Welcome To Woop Woop
Early in Welcome To Woop Woop Barry Humphries appears
playing a blind service station attendant who's poking
away at the side panel of a car (with the petrol hose
sillies). He's trying to find the petrol tank, muttering
"Where's the c**t".
We will twig then that Welcome To Woop Woop is somewhat
different.
Barry Humphries apart from Edna Everage, Sir Les
Patterson et al. is famous for placing gum boots in an
exhibition of surrealist art years ago, filling them with
vanilla custard and calling his exhibit Pus In Boots.
Humphries made his career lampooning middle Australia,
but anyone pretentious was fair game. So what's he doing in
the cast of Welcome To Woop Woop?
Welcome To Woop Woop is about a mob of unemployed
formerly hard working Australians who retreat to an old
asbestos mine in desert Australia (Woop Woop) and wall
themselves off from the contemporary world.

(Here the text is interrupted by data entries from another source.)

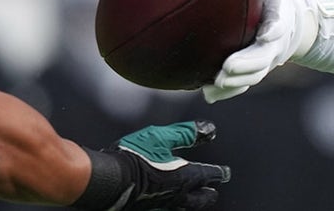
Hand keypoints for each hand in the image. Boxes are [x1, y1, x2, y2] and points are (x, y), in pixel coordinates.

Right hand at [75, 121, 230, 210]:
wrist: (108, 181)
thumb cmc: (134, 159)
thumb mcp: (162, 138)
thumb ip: (186, 134)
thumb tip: (208, 130)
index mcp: (184, 178)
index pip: (208, 175)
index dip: (218, 173)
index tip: (225, 174)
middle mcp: (176, 196)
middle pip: (198, 199)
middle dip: (207, 195)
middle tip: (213, 193)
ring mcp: (161, 205)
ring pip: (183, 207)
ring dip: (192, 203)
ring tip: (193, 202)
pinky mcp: (147, 209)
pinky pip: (166, 210)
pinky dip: (172, 207)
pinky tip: (166, 204)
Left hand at [202, 0, 318, 102]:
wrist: (296, 22)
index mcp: (281, 18)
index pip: (279, 26)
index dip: (274, 32)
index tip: (266, 36)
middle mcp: (276, 44)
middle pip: (264, 59)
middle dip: (246, 65)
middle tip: (226, 70)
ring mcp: (268, 60)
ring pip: (254, 75)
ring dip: (235, 84)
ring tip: (214, 85)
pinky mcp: (257, 70)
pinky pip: (243, 84)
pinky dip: (228, 92)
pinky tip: (208, 95)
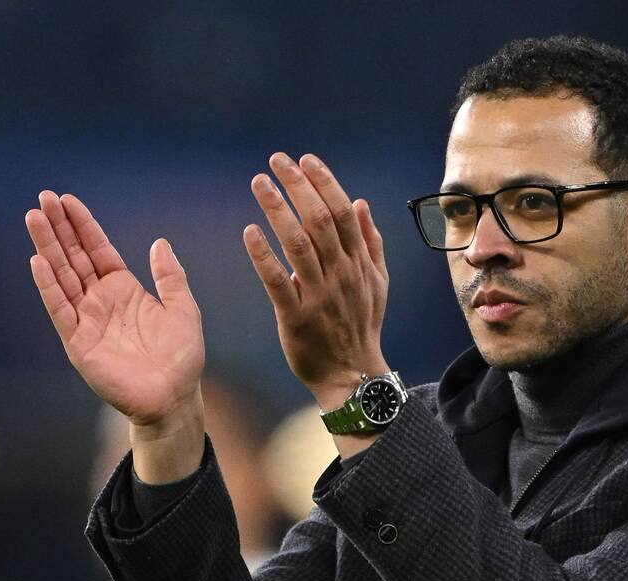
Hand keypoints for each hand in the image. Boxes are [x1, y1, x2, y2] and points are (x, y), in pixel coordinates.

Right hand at [25, 191, 204, 429]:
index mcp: (123, 289)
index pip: (97, 249)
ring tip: (33, 218)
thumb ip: (170, 277)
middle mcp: (101, 300)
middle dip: (59, 228)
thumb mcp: (183, 308)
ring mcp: (87, 320)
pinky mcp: (79, 342)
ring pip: (62, 276)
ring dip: (47, 248)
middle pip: (74, 256)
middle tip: (43, 198)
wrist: (174, 396)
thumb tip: (160, 242)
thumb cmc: (181, 356)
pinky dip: (49, 286)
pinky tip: (39, 261)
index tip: (67, 200)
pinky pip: (61, 310)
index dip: (83, 225)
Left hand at [242, 153, 389, 409]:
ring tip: (259, 184)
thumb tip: (360, 203)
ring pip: (298, 244)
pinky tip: (249, 232)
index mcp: (360, 263)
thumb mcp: (378, 283)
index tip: (305, 159)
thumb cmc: (362, 325)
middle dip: (298, 185)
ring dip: (277, 210)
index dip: (324, 182)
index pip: (343, 212)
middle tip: (276, 160)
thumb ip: (371, 242)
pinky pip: (278, 281)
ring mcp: (320, 295)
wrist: (353, 375)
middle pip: (320, 220)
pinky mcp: (296, 317)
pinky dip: (263, 255)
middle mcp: (342, 274)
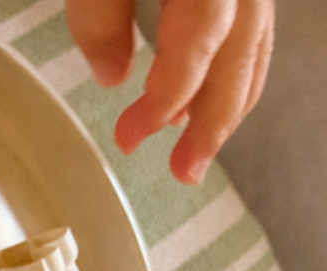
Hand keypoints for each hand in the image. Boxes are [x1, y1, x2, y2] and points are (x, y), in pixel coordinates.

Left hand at [66, 0, 274, 183]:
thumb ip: (101, 15)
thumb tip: (110, 75)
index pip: (200, 45)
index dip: (167, 98)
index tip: (130, 138)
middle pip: (240, 54)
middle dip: (213, 121)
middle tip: (186, 172)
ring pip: (253, 43)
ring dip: (224, 101)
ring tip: (192, 145)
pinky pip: (247, 27)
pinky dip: (227, 67)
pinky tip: (197, 94)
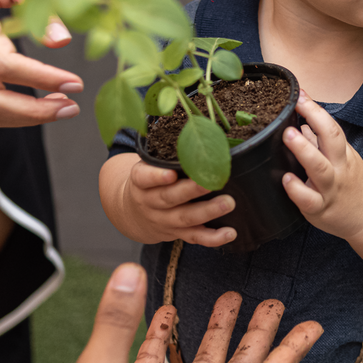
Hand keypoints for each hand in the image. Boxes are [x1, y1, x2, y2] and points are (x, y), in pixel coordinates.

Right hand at [0, 0, 84, 127]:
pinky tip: (41, 103)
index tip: (75, 83)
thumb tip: (61, 42)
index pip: (4, 65)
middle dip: (34, 112)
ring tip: (61, 108)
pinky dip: (12, 113)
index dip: (42, 79)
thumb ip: (39, 6)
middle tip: (71, 107)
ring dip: (24, 118)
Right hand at [118, 158, 237, 246]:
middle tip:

They fly the Eureka Flag, smoke lots of dope, drink
heaps of XXXX and are covered in the blood and gore of
the kangaroos they kill.
One of them Angie (Susie Potter) abducts an American
hustler (Jonathan Schaech) as a husband. Her father Daddy
O (Rod Taylor) runs Woop Woop as a despot, with the usual
modicum of attendant corruption.
He's not averse to shooting dead anyone who trys to
escape his Bali Hai.
Bali Hai? Daddy O is a devotee of his two favourite
films South Pacific and the Sound Of Music. He and his
charges revel in Rodgers And Hammerstein music and Elliot
obviously has relished the opportunity to be able to
feature some of his very favourite music in his latest
film.
The irony of Julie Andrews singing The Sound Of Music
in the desert provides great material for an over the top
director like Stephan Elliot.
A magnificent musical score, exuberant acting and an
inspired set allow Elliot to establish and maintain a
wonderful and bizarre fantasy world in Welcome To Woop
Woop.
But if Welcome To Woop Woop is just an exuberant flight
of fancy; a vaudevillian Mad Max which makes fun of a mob
of ill educated and unfortunate Aussies who live in an
Orwellian theme park complete with Hollywood music then it
wouldn't be of much value to us as Australians.

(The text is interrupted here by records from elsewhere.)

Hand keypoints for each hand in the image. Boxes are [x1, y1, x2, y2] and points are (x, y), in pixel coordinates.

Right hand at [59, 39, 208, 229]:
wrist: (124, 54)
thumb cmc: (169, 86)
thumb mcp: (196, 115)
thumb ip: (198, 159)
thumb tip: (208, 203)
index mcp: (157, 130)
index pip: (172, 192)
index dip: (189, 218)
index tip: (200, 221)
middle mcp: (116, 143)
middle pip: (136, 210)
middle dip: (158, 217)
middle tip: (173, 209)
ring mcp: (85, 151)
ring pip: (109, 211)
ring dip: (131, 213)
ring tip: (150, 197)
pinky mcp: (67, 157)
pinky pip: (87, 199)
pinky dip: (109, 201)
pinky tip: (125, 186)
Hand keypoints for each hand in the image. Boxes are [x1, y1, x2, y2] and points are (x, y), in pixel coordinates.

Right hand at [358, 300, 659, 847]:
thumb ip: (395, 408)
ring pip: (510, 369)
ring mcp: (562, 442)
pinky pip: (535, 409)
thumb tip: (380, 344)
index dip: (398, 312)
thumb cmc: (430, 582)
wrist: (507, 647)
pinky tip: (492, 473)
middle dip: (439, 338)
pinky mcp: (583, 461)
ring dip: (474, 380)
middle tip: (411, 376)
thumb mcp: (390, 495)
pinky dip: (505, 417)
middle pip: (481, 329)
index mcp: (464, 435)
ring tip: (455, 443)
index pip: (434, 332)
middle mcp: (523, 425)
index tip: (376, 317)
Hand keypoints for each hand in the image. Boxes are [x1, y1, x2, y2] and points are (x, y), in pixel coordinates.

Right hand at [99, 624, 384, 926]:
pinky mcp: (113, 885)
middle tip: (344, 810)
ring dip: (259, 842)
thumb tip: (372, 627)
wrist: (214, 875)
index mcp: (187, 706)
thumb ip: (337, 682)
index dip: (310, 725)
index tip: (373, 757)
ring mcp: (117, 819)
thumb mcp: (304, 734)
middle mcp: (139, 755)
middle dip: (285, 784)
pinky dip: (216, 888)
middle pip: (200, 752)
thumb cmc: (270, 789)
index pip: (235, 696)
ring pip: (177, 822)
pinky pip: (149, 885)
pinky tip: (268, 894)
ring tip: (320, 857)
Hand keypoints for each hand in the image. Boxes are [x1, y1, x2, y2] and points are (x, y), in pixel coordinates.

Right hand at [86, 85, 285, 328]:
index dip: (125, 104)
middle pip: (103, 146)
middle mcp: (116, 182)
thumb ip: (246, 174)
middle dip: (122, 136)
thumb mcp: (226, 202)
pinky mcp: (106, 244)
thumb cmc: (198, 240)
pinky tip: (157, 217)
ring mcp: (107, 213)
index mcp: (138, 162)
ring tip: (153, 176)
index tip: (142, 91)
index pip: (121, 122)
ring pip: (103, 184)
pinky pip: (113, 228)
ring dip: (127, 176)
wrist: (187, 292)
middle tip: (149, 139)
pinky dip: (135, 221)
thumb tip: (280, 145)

But there's more to Welcome To Woop Woop. It's worth
noting the sub texts, although Stephan Elliot's interviews
would indicate that he would consider anything taken too
seriously to be ridiculous.
But still, there's that mad, stoned doctor, the Eureka
flag, the hustling American and the asbestos pit!
Both Priscilla: Queen Of The Desert and Welcome To Woop
Woop, Elliot's films to date, feature outback, eccentric
Aussies and I'd imagine that Stephan Elliot loves
outrageous people, wherever they might spring from.
Who could forget the Jackie Howed woman in the bar in
Priscilla, let alone the drag queens.
But Elliot couldn't be accused of making fun of his
characters, even if he does think them to be ridiculously
funny. Unlike Barry Humphries Elliot hasn't become nasty
so far anyway. (Don't arrive late at one of Edna Everage's
live shows!)
No, the characters in Priscilla and in Welcome To Woop
Woop are treated affectionately. Working class Australians
are the heroes of Elliot films, even if they work in a
drag show.
And it seems overdue for Australiana, and ordinary
Australians to reappear prominently in our cinemas at a
time when our culture is under such a serious threat from
the ravages of globalisation and the attendant
unemployment.
The residents of Woop Woop stay stoned and self
mployed, living in an industrial, polluted graveyard but
happy in spite of it all. They're not so much dumb as
desperate.
Perhaps they mirror the way a lot of middle class
urban Australians are feeling these days. They've lost
their freedom to a despot but at least Daddy O stays in
town and (so far) doesn't export their profits overseas.